CHAPITRE XVII
La Croisière.
Le quai de Saint-Ixe n’est pas de construction fort ancienne, mais inutile au commerce, et n’ayant jamais été réparé, il tombe en ruine. Long de plus d’un arpent, il est cependant loin d’atteindre l’eau profonde sur cette plage qui, à marée basse, étale ses vases à perte de vue. Sauf des goélettes de faible tirant d’eau et des bateaux-pilotes qui y accostent à de rares intervalles, il n’est guère fréquenté que par les petits pêcheurs d’éperlan. Aussi est-il devenu la promenade de prédilection des amoureux.
Rien d’étonnant donc que nous y retrouvions Robert et Irène. Celle-ci les coudes appuyés sur un poteau d’amarrage, braque une jumelle sur la mer déserte. Son compagnon à demi couché sur la poutre en saillie qui fait le bord du quai, contemple Irène. Dans sa main, il tient leurs deux chapeaux pour les mettre hors d’atteinte des caprices du vent, lequel se dédommage en ébouriffant les cheveux de la jeune fille.

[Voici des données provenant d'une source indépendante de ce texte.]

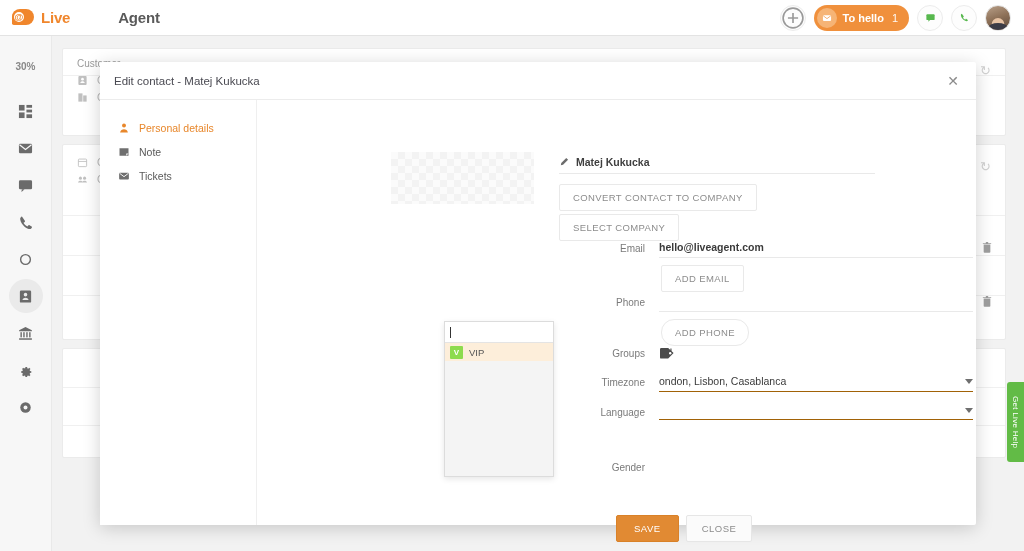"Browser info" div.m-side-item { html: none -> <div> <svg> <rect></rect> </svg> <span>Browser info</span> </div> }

Le soleil de juillet inonde de lumière la terre et l’eau ; mais la brise bienfaisante tempère son ardeur et soulève en petits flots écumeux la surface de la mer. Un raz de marée, long ruban d’écume, coupe l’estuaire du nord au sud et marque l’endroit où le flux rencontre le jusant.
Irène abaisse sa lunette et regarde Robert.
— Vous ne les voyez pas, dit celui-ci ?
— Pas encore. Robert, si vous restez ainsi, vous finirez par tomber.